First, they’re starved for human capital. Our native students don’t acquire enough of the right skills; and when foreigners do, “the authorities do their best to drive them out of the country once they have been educated or to break their spirits on the visa treadmill.” Legions of foreigners who want to work here or start businesses wind up going elsewhere due to our suicidally restrictive immigration policy.
Secondly, there’s over-regulation. In 2009-11, Schumpeter relates, 106 new regulations were issued with projected annual economic impacts exceeding $100 million each. I’ve written about how legislation like Sarbanes-Oxley and Dodd-Frank imposes vast new bureaucratic requirements. Giant established companies, with armies of lawyers, can cope, but not small and starting firms. The dramatic decline since 2001 in new companies going public is no coincidence.This is part of government’s war on business. You’d think, given the parlous state of U.S. employment, there’d be a cease-fire. And (notwithstanding all the anti-business rhetoric of “progressives”) neither the public nor the government actually wants this war.
Yet it goes on, because too few seem to grasp that for good jobs paying good wages you need good businesses earning good profits. Here in New York politicians like Gov. Cuomo talking “economic development” seem oblivious to the war. Recently the state sued a host of smaller firms because a workers compensation trust into which they’d long faithfully paid can no longer meet employee claims; many face being driven out of business.If you want to redistribute wealth, first you’ve got to create wealth to redistribute.
Next there’s a book review – The Great Escape: Health, Wealth, and the Origins of Inequality by Angus Deaton. In a nutshell, much of the hand-wringing over supposed rising inequality overlooks non-money factors, most notably health and longevity, where the gap between rich and poor has been narrowing significantly. Deaton does recognize the billion or so in poor countries still excluded from this trend. Should we give money to help them? His answer is basically no; while some targeted health programs are effective, most foreign aid does more harm than good because the key problem is not lack of resources but bad governance. And aid tends to keep bad governments bad.

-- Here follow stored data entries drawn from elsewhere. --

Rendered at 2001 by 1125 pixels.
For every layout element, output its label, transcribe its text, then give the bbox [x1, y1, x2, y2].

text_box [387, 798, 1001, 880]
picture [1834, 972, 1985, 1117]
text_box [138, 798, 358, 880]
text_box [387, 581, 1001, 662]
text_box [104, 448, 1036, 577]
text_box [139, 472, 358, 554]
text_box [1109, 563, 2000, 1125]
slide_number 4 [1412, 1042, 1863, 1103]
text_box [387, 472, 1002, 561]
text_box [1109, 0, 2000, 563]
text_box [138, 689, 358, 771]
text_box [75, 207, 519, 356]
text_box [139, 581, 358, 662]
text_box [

Which brings us to another book review: of Paul Polak’s and Mal Warwick’s The Business Solution to Poverty. You read that right: capitalism, which so many (so wrongly) blame for poverty is really the solution. Rather than seeing the poor as victims needing handouts, the authors see them as potential workers and customers.They write mainly about the latter role, and how products and services can be targeted to the needs of poor people, which if done right not only generates profits but also improves life for the purchasers. We see, yet again, the error of viewing business as merely exploitive. What business is instead really all about is profiting by satisfying others’ needs and wants.
And, more broadly, again it is capitalism, business, industry, commerce, enterprise, that is the answer to poverty: not people given money but earning it. Rich countries, and rich people, in the main, are rich because they produce things that better the lives of others. That’s how the whole world gets richer.* I.e., among other employers, job gains and losses cancel out.